Start of Records provided

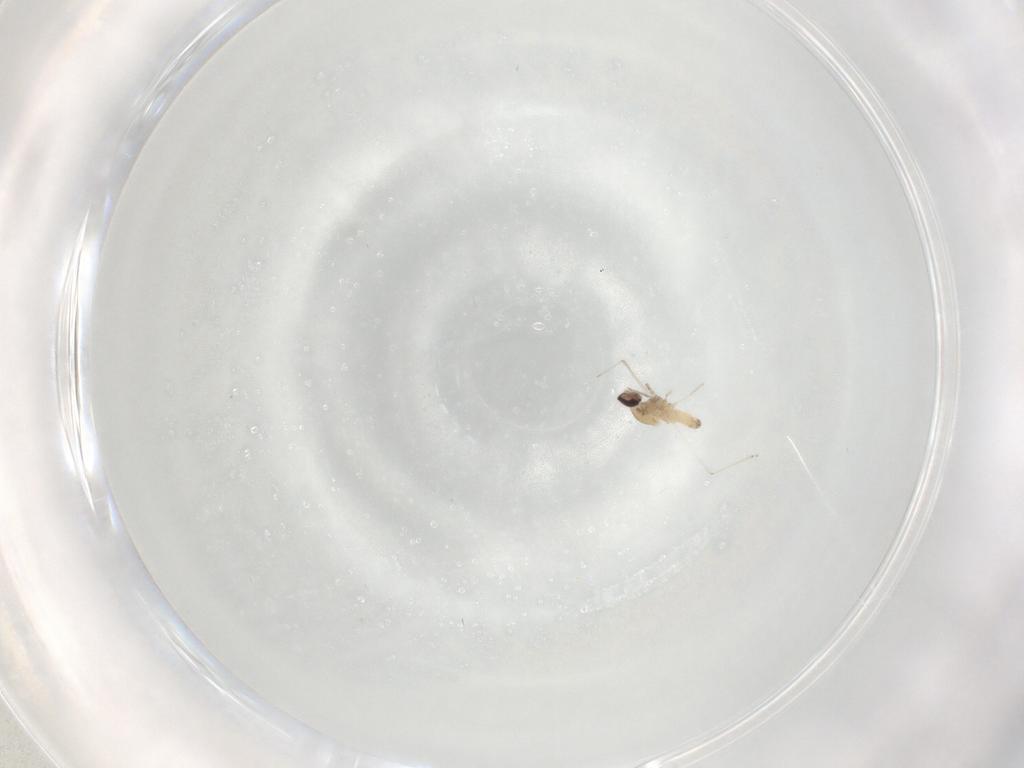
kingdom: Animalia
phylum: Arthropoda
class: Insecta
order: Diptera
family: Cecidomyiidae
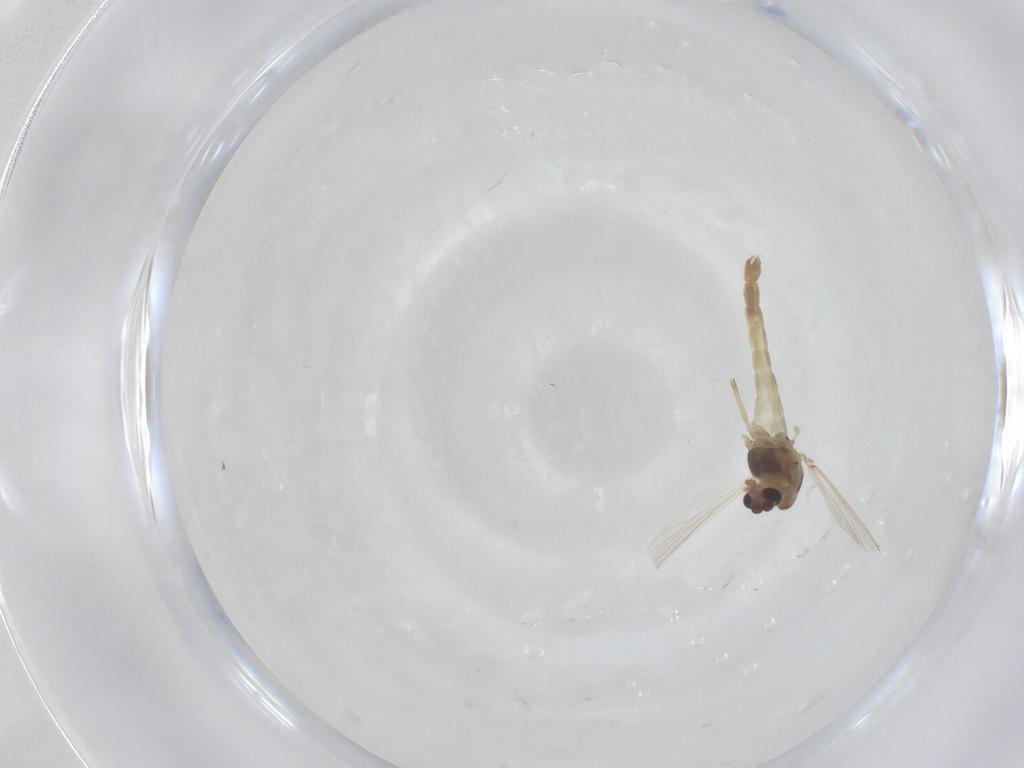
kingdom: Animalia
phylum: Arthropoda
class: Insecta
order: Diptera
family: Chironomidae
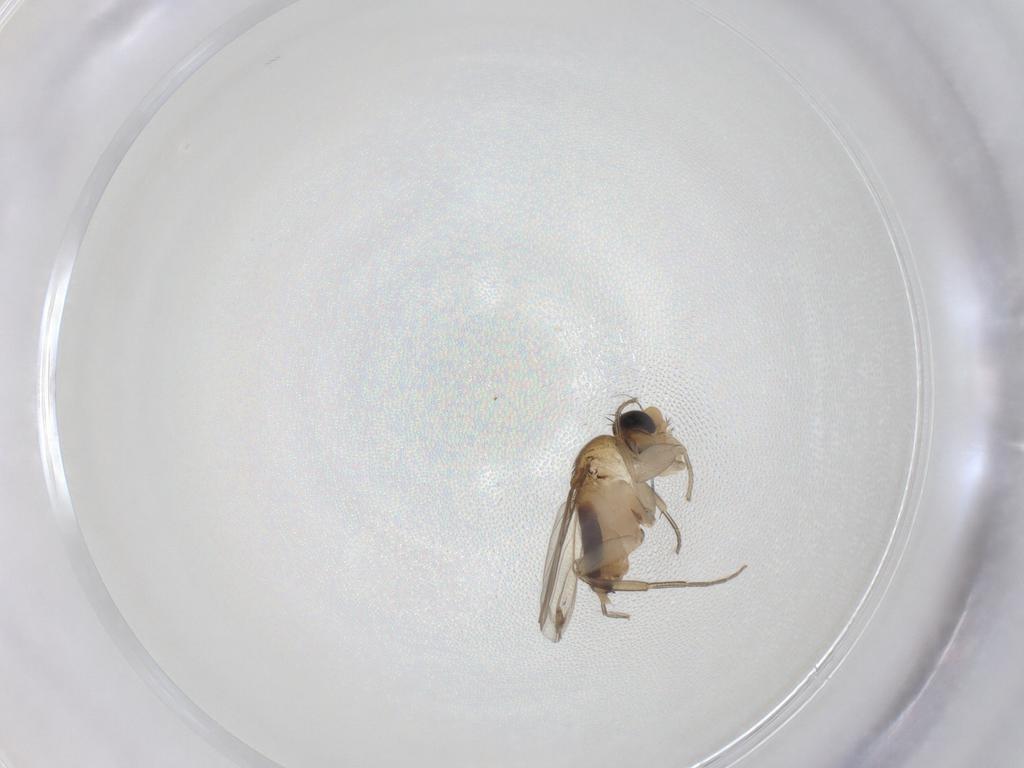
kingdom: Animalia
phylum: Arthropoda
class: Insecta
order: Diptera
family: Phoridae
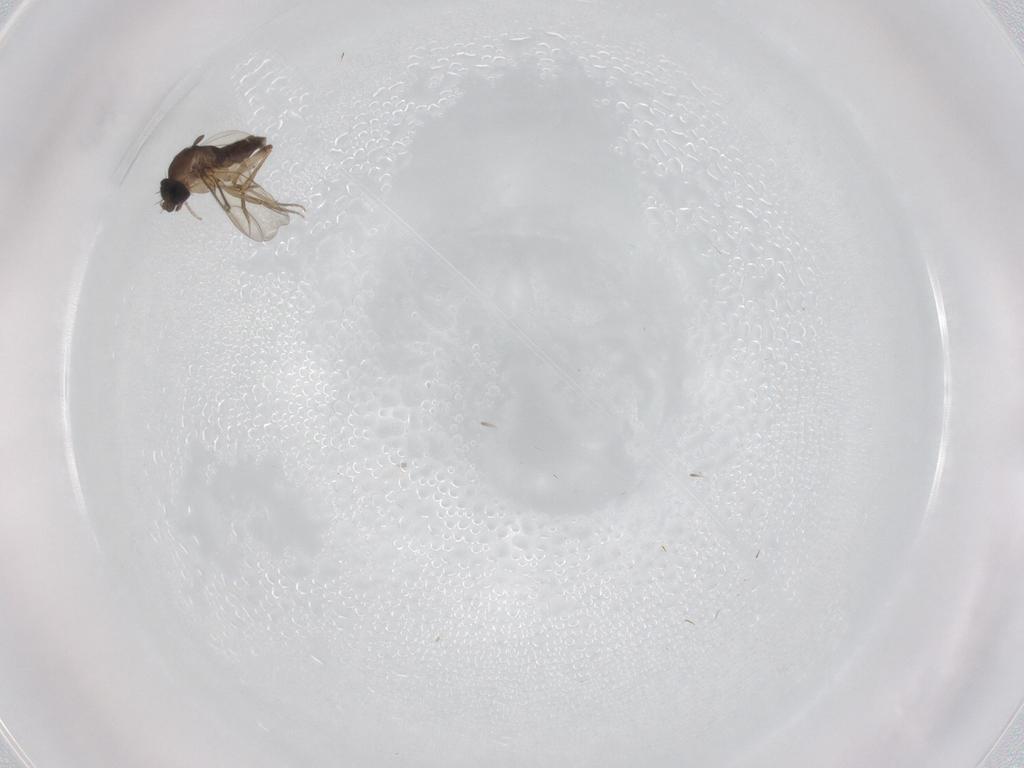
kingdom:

End of Records provided

* Required task:
Turn every line of the rows above into a Markdown table with the columns Line No. and Classification line, numbering the lines in order and skipping blank lines. Leave the pictures out of the answer.

* Task response:
| Line No. | Classification line |
|---|---|
| 1 | kingdom: Animalia |
| 2 | phylum: Arthropoda |
| 3 | class: Insecta |
| 4 | order: Diptera |
| 5 | family: Cecidomyiidae |
| 6 | kingdom: Animalia |
| 7 | phylum: Arthropoda |
| 8 | class: Insecta |
| 9 | order: Diptera |
| 10 | family: Chironomidae |
| 11 | kingdom: Animalia |
| 12 | phylum: Arthropoda |
| 13 | class: Insecta |
| 14 | order: Diptera |
| 15 | family: Phoridae |
| 16 | kingdom: |